[[ Data for the task, beginning ]]

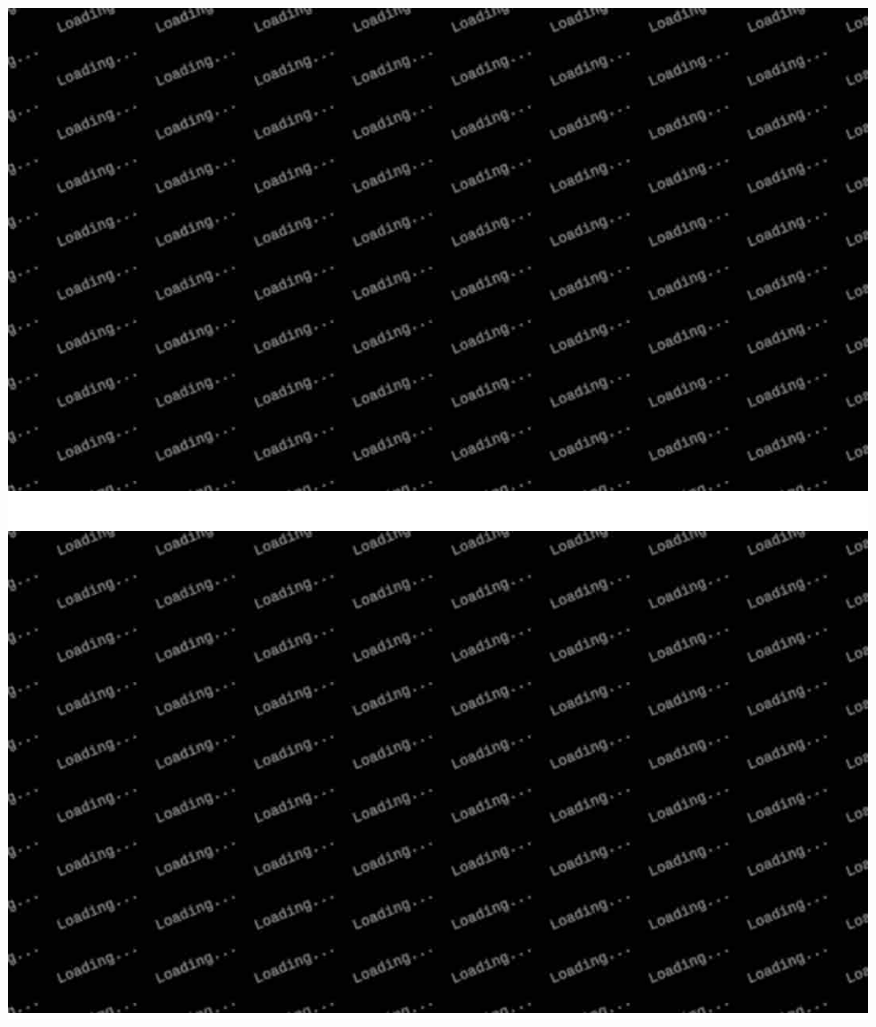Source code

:  <img width="100%" height="100%" class="lazyload" src="./../images/loading.jpg"
  data-src="./../images/SC08/bd-09450-1090px.jpg"
  data-srcset="./../images/SC08/bd-09450-512px.jpg 512w,
  ./../images/SC08/bd-09450-768px.jpg 768w,
  ./../images/SC08/bd-09450-1090px.jpg 1090w"
  sizes="(min-width: 1218px) 1090px,
  (min-width: 768px) 87vw,
  89vw" />
</div>

<br>

<div id="container1" class="twentytwenty-container">
 <img width="100%" height="100%" class="lazyload" src="./../images/loading.jpg"
  data-src="./../images/SC08/tv-09640-1090px.jpg"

[[ Data for the task, end ]]

# [Prompt]
Would you write out each entry word for word and omit the images?

# [Task response]
Source code

:  <img width="100%" height="100%" class="lazyload" src="./../images/loading.jpg"
  data-src="./../images/SC08/bd-09450-1090px.jpg"
  data-srcset="./../images/SC08/bd-09450-512px.jpg 512w,
  ./../images/SC08/bd-09450-768px.jpg 768w,
  ./../images/SC08/bd-09450-1090px.jpg 1090w"
  sizes="(min-width: 1218px) 1090px,
  (min-width: 768px) 87vw,
  89vw" />
</div>

<br>

<div id="container1" class="twentytwenty-container">
 <img width="100%" height="100%" class="lazyload" src="./../images/loading.jpg"
  data-src="./../images/SC08/tv-09640-1090px.jpg"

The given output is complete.